* 所给各行
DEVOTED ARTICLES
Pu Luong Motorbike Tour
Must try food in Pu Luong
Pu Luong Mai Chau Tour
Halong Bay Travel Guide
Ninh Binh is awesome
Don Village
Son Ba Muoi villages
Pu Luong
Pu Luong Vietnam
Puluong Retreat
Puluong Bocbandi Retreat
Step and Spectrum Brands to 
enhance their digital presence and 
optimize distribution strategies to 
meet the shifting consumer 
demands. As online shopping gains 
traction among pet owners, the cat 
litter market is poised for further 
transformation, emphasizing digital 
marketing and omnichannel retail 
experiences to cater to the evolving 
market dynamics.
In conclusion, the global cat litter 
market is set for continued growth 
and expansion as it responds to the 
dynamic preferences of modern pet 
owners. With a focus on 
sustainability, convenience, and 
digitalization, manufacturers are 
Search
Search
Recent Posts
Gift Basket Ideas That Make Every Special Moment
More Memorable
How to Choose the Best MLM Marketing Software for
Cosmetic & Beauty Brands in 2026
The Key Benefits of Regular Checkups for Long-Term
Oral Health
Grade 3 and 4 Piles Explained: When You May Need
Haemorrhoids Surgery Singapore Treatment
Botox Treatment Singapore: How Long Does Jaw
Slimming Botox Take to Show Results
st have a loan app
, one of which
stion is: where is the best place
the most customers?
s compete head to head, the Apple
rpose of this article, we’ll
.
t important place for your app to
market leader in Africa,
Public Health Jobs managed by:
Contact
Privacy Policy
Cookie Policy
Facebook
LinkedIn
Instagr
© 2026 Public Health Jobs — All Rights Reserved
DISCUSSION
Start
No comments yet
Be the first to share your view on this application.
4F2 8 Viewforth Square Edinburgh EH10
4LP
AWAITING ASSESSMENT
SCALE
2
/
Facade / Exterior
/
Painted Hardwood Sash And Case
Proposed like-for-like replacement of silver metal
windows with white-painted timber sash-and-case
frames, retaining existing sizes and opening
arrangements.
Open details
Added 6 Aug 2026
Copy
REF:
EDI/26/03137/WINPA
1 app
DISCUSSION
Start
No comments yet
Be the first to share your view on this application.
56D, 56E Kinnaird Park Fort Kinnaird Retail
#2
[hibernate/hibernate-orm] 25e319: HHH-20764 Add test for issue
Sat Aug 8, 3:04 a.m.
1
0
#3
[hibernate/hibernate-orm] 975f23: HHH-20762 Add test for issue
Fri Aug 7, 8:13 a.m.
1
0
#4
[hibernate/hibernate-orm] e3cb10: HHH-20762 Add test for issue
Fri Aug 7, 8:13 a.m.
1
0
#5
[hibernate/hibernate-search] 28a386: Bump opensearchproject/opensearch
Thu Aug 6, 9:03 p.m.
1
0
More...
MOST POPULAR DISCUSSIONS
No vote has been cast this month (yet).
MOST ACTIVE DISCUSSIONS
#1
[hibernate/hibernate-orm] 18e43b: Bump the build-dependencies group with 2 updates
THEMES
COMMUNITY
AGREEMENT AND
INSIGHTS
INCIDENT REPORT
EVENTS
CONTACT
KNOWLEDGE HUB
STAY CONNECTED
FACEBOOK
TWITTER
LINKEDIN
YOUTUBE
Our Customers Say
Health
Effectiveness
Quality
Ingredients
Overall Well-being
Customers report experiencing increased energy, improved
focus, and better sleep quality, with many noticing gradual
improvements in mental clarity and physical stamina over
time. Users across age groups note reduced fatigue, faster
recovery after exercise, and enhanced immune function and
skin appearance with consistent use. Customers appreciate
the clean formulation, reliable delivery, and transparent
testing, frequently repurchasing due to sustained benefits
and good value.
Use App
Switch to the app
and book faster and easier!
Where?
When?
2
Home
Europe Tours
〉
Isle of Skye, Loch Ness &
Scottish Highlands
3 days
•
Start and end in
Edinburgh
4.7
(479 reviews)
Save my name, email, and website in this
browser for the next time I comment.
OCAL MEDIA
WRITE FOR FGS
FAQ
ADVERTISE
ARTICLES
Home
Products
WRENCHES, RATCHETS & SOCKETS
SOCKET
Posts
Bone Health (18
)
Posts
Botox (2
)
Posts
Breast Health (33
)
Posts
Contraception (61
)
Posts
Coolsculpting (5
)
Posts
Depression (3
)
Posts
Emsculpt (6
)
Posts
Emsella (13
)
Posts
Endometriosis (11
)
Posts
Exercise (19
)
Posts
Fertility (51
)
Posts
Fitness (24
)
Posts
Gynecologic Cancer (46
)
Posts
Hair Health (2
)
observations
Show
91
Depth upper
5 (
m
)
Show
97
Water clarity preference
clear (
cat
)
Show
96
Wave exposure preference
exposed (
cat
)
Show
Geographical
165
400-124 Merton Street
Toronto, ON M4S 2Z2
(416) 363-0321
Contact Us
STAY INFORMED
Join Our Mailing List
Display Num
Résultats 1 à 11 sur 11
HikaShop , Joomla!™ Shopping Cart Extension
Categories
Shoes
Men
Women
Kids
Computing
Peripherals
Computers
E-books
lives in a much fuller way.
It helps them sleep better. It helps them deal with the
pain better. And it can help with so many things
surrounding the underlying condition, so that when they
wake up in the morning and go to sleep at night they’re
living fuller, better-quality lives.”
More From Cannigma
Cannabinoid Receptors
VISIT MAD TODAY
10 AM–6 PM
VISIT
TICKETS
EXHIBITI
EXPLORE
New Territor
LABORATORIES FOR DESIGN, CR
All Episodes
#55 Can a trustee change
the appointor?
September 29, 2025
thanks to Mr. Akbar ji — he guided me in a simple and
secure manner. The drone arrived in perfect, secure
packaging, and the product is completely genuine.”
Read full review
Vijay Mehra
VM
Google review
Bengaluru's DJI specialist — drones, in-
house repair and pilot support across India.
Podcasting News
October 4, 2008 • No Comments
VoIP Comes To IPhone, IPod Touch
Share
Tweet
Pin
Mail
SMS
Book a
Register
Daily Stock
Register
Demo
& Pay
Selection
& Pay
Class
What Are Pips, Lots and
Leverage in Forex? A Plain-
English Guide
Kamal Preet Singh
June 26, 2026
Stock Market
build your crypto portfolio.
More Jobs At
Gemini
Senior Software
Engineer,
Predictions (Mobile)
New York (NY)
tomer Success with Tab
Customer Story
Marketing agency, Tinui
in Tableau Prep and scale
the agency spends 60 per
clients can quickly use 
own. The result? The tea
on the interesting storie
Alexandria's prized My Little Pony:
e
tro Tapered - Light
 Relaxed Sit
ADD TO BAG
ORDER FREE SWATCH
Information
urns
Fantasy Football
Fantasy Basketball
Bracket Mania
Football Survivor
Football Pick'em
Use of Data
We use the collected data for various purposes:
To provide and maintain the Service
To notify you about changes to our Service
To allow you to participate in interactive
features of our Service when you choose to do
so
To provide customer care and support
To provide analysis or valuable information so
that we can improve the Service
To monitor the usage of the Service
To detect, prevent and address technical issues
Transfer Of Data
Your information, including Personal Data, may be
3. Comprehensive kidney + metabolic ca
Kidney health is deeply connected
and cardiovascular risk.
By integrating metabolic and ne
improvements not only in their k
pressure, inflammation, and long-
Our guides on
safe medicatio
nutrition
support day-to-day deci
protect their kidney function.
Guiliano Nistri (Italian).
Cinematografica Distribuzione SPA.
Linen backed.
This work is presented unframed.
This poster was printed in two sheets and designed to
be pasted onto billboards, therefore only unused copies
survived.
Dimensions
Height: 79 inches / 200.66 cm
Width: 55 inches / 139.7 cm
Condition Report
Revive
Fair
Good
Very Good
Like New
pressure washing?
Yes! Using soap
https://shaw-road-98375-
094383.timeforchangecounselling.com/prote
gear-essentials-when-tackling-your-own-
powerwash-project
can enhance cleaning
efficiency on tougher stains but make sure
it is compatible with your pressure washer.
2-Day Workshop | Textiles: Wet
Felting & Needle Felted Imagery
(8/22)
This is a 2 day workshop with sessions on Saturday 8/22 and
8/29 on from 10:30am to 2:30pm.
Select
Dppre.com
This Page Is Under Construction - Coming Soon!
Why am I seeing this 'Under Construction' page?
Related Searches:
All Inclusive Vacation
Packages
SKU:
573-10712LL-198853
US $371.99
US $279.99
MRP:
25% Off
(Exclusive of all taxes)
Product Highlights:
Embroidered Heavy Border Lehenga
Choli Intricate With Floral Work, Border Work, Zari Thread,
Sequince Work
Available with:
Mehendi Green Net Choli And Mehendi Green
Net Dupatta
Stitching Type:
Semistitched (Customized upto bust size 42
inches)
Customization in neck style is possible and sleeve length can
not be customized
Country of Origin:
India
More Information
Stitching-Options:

* 任务要求
请从开头一行起，到含有“traction among pet owners, the cat”的那一行为止，把这一段各行重新照原样写一遍，首尾两行都要包括。

* 作答区
DEVOTED ARTICLES
Pu Luong Motorbike Tour
Must try food in Pu Luong
Pu Luong Mai Chau Tour
Halong Bay Travel Guide
Ninh Binh is awesome
Don Village
Son Ba Muoi villages
Pu Luong
Pu Luong Vietnam
Puluong Retreat
Puluong Bocbandi Retreat
Step and Spectrum Brands to 
enhance their digital presence and 
optimize distribution strategies to 
meet the shifting consumer 
demands. As online shopping gains 
traction among pet owners, the cat 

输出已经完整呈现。